● Input material:
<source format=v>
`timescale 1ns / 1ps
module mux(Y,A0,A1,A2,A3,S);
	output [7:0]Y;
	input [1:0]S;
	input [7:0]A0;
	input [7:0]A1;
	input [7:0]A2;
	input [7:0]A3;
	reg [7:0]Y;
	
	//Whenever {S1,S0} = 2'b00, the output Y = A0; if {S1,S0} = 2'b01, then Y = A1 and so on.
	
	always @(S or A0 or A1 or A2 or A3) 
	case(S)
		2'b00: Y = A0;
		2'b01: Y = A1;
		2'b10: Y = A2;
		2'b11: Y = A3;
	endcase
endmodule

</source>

--

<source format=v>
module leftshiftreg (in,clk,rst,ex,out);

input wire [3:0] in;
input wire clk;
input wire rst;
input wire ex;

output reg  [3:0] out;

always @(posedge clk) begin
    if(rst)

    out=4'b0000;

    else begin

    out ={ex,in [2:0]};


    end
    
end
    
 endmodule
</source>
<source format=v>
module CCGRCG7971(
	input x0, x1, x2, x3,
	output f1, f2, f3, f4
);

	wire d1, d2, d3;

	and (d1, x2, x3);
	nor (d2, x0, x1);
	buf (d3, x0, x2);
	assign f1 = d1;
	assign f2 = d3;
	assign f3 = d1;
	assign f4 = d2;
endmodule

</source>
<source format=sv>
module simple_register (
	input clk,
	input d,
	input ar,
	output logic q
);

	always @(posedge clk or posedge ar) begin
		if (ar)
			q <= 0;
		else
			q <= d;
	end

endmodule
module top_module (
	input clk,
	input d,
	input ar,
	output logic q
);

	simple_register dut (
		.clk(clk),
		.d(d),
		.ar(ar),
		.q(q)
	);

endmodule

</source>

● Task goal: Find the lines that mention "begin" in the entries and show them.

● Reply:
always @(posedge clk) begin
    else begin
	always @(posedge clk or posedge ar) begin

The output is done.